-- Exercise passage follows --

# Multi-room viewing with Tivo Premiere



## dfuerpo (Mar 16, 2010)

New to this forum and Tivo. I am interested in the new Tivo Premiere boxes but my main concern is multi-room viewing. It is my understanding that if I have one Premiere XL with one or two other Premieres on the network, they can view HD content recorded on the first box. My question is this: do the "slave" boxes also have to have CableCards installed if they are only used to view content streamed from the other box? Thanks for your help.


----------



## CuriousMark (Jan 13, 2005)

It is currently assumed that MRV will work like it does with all current model TiVo DVRs. If that assumption is correct then:
1) MRV is not streaming, it is a copy, but you can start watching while the copy continues. If the show is marked with a copy control restriction, you will not be able to MRV it. TWC is especially bad about marking everything with copy control flags, even when the content provider does not necessarily want it controlled. MRV transferred shows do not need cable cards on the receiving boxes to be watched.
2) If the other units are not connected to the cable to record, they don't need cable cards. If they are connected to cable, but you only want to record analog and unencrypted digital channels (but without guide data), then you don't need cable cards.


----------



## LifeIsABeach (Feb 28, 2001)

Just so you know, each TiVo would have to have it's own active subscription to use MRV.


----------



## ThAbtO (Apr 6, 2000)

Cable cards are used to access encrypted digital cable for recording/Live TV. If you only have them on 1 Tivo and then transfer to another box, it should be viewable as long as the Media Access Keys match.

-- Exercise passage concluded --

→ **Work instruction a**
Please update the Tivo Premiere thread starting at "It is currently" and ending at "you don't need cable cards.", replacing "copy control" with "copy protection".

-- Exercise inputs follows --

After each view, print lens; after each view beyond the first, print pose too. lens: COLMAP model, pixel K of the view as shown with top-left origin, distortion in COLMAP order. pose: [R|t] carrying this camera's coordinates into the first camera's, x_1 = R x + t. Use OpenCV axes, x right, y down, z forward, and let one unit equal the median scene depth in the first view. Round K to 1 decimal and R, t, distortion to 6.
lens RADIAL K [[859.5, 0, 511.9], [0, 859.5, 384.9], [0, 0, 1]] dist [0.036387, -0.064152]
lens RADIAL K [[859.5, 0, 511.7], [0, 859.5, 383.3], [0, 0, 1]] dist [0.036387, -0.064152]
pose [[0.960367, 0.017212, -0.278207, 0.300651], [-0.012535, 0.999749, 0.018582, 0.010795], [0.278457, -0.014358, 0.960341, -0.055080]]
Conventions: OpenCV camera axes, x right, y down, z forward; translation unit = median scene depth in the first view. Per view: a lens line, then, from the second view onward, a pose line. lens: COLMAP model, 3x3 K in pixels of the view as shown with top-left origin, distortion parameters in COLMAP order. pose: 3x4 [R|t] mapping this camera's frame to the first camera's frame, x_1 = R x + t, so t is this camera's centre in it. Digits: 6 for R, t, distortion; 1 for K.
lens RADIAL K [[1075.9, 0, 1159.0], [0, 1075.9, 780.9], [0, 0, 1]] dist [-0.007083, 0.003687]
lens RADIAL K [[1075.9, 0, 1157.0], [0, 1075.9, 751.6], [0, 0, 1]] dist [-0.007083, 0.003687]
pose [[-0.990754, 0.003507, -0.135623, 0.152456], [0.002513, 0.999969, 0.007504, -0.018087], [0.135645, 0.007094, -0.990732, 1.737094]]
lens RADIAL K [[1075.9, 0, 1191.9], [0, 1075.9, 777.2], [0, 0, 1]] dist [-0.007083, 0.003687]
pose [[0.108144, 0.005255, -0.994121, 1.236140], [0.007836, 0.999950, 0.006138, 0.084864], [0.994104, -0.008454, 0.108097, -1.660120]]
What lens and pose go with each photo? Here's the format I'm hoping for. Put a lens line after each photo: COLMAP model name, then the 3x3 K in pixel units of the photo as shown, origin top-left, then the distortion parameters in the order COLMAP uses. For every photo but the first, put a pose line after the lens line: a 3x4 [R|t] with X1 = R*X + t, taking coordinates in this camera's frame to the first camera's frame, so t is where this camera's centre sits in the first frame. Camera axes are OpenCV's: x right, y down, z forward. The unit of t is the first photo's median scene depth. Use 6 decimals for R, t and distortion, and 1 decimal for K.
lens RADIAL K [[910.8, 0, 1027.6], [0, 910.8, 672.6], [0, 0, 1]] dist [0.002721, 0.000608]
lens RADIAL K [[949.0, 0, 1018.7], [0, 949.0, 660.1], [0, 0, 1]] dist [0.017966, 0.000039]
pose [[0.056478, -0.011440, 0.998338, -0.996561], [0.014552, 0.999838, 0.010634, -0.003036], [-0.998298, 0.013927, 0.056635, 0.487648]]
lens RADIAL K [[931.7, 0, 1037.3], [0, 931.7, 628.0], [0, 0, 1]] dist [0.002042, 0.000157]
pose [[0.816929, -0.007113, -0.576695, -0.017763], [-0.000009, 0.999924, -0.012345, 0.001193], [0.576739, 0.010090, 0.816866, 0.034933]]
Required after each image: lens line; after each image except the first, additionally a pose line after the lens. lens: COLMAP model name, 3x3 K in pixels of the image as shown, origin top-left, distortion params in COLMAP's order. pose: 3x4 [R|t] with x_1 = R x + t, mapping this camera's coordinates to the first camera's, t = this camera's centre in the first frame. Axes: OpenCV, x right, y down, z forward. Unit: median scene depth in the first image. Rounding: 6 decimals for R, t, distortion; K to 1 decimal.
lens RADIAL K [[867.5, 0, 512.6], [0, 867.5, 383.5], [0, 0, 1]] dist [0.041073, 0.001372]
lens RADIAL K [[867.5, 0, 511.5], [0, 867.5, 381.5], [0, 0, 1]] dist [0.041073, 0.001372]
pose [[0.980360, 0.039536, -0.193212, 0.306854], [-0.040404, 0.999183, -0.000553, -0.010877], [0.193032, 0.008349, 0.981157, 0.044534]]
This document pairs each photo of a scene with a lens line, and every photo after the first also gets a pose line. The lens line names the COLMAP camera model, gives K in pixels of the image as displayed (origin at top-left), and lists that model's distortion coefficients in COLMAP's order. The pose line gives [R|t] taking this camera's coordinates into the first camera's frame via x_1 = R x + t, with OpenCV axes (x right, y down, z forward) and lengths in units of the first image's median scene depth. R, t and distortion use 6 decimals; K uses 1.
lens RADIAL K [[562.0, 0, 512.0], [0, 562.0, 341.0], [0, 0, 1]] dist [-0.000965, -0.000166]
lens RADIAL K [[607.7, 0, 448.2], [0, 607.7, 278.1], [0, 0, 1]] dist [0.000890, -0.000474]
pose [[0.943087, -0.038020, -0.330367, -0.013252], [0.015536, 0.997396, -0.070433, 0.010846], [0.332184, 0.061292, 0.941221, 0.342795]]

-- Exercise inputs concluded --

→ **Work instruction b**
Duplicate the records starting at the line that contains "What lens and" and ending at the line that contains "dist [0.002042, 0.000157]".

→ **Output a**
It is currently assumed that MRV will work like it does with all current model TiVo DVRs. If that assumption is correct then:
1) MRV is not streaming, it is a copy, but you can start watching while the copy continues. If the show is marked with a copy protection restriction, you will not be able to MRV it. TWC is especially bad about marking everything with copy protection flags, even when the content provider does not necessarily want it controlled. MRV transferred shows do not need cable cards on the receiving boxes to be watched.
2) If the other units are not connected to the cable to record, they don't need cable cards. If they are connected to cable, but you only want to record analog and unencrypted digital channels (but without guide data), then you don't need cable cards.

→ **Output b**
What lens and pose go with each photo? Here's the format I'm hoping for. Put a lens line after each photo: COLMAP model name, then the 3x3 K in pixel units of the photo as shown, origin top-left, then the distortion parameters in the order COLMAP uses. For every photo but the first, put a pose line after the lens line: a 3x4 [R|t] with X1 = R*X + t, taking coordinates in this camera's frame to the first camera's frame, so t is where this camera's centre sits in the first frame. Camera axes are OpenCV's: x right, y down, z forward. The unit of t is the first photo's median scene depth. Use 6 decimals for R, t and distortion, and 1 decimal for K.
lens RADIAL K [[910.8, 0, 1027.6], [0, 910.8, 672.6], [0, 0, 1]] dist [0.002721, 0.000608]
lens RADIAL K [[949.0, 0, 1018.7], [0, 949.0, 660.1], [0, 0, 1]] dist [0.017966, 0.000039]
pose [[0.056478, -0.011440, 0.998338, -0.996561], [0.014552, 0.999838, 0.010634, -0.003036], [-0.998298, 0.013927, 0.056635, 0.487648]]
lens RADIAL K [[931.7, 0, 1037.3], [0, 931.7, 628.0], [0, 0, 1]] dist [0.002042, 0.000157]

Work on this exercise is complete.